Into the Arena of Life

by Evan Norfleet



Now that you have spent a year as a fellow, what are you going to do with this experience?  What part will you play in God’s unfolding plan for the redemption of all things?


This was the challenge presented to 22 fellows programs at the 12th National Fellows Conference that took place in April.


Roughly 300 fellows, speakers, program leaders, and friends of The Fellows Initiative recently spent the weekend in Washington, D.C., to reflect on God’s work both individually and collectively throughout the year, while also looking ahead to the important transition of post-fellows work, leadership, and service.



Responding to the Challenge

Throughout the weekend, fellows and directors were boldly confronted with God’s radical vision for the world, particularly across cultural differences.


Rev. Dr. Irwyn Ince, executive director of the Institute for Cross Cultural Mission, powerfully articulated the notion that reunification of the human race in Jesus Christ is central to God’s plan. Ince emphasized the necessity to embrace our dissimilarity.


In a society far too often marked by distrust, confusion, and polarization, Ince reminded fellows that “calling out the brokenness doesn’t diminish Jesus’ power. It magnifies it.”

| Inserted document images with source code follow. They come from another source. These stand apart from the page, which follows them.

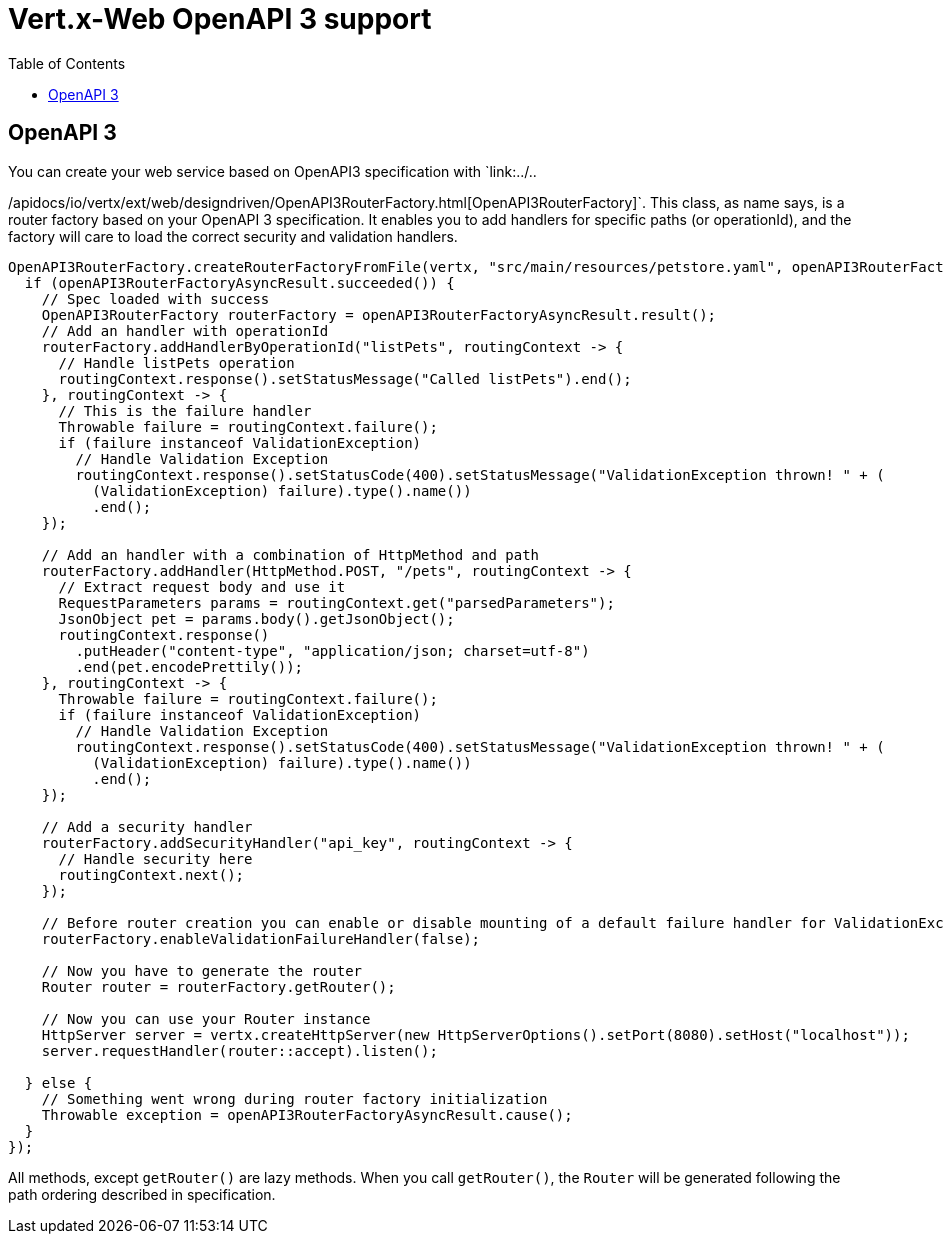 = Vert.x-Web OpenAPI 3 support
:toc: left

== OpenAPI 3
You can create your web service based on OpenAPI3 specification with `link:../..

/apidocs/io/vertx/ext/web/designdriven/OpenAPI3RouterFactory.html[OpenAPI3RouterFactory]`. This class, as name says, is a router factory based on your OpenAPI 3 specification. It enables you to add handlers for specific paths (or operationId), and the factory will care to load the correct security and validation handlers.
[source,java]
----
OpenAPI3RouterFactory.createRouterFactoryFromFile(vertx, "src/main/resources/petstore.yaml", openAPI3RouterFactoryAsyncResult -> {
  if (openAPI3RouterFactoryAsyncResult.succeeded()) {
    // Spec loaded with success
    OpenAPI3RouterFactory routerFactory = openAPI3RouterFactoryAsyncResult.result();
    // Add an handler with operationId
    routerFactory.addHandlerByOperationId("listPets", routingContext -> {
      // Handle listPets operation
      routingContext.response().setStatusMessage("Called listPets").end();
    }, routingContext -> {
      // This is the failure handler
      Throwable failure = routingContext.failure();
      if (failure instanceof ValidationException)
        // Handle Validation Exception
        routingContext.response().setStatusCode(400).setStatusMessage("ValidationException thrown! " + (
          (ValidationException) failure).type().name())
          .end();
    });

    // Add an handler with a combination of HttpMethod and path
    routerFactory.addHandler(HttpMethod.POST, "/pets", routingContext -> {
      // Extract request body and use it
      RequestParameters params = routingContext.get("parsedParameters");
      JsonObject pet = params.body().getJsonObject();
      routingContext.response()
        .putHeader("content-type", "application/json; charset=utf-8")
        .end(pet.encodePrettily());
    }, routingContext -> {
      Throwable failure = routingContext.failure();
      if (failure instanceof ValidationException)
        // Handle Validation Exception
        routingContext.response().setStatusCode(400).setStatusMessage("ValidationException thrown! " + (
          (ValidationException) failure).type().name())
          .end();
    });

    // Add a security handler
    routerFactory.addSecurityHandler("api_key", routingContext -> {
      // Handle security here
      routingContext.next();
    });

    // Before router creation you can enable or disable mounting of a default failure handler for ValidationException
    routerFactory.enableValidationFailureHandler(false);

    // Now you have to generate the router
    Router router = routerFactory.getRouter();

    // Now you can use your Router instance
    HttpServer server = vertx.createHttpServer(new HttpServerOptions().setPort(8080).setHost("localhost"));
    server.requestHandler(router::accept).listen();

  } else {
    // Something went wrong during router factory initialization
    Throwable exception = openAPI3RouterFactoryAsyncResult.cause();
  }
});
----
All methods, except `getRouter()` are lazy methods. When you call `getRouter()`, the `Router` will be generated
following the path ordering described in specification.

“What role then,” Ince challenged, “will we play in life that bears witness to God’s plan for reunification?”


Building on Ince’s remarks, Hugh Whelchel, executive director of the Institute for Faith, Work, and Economics, offered a compelling vision for the biblical meaning of success.


Building from the parable of the talents in Matthew 25, Whelchel noted that “success is faithfully using all that God has given for the furthering of the kingdom.” It is our responsibility, then, to work for the pleasure of God.


Finally, Rev. Dr. Walter Kim, Pastor for Leadership at Trinity Presbyterian Church in Charlottesville, challenged the fellows to understand the deep purpose for God’s people in the world through the lens of Nehemiah 2.



“A deep sense of identification enabled Nehemiah to risk his job, his very life,” Kim said. Such is the sort of vocational courage we must gain as we navigate inflection points in our lives and careers.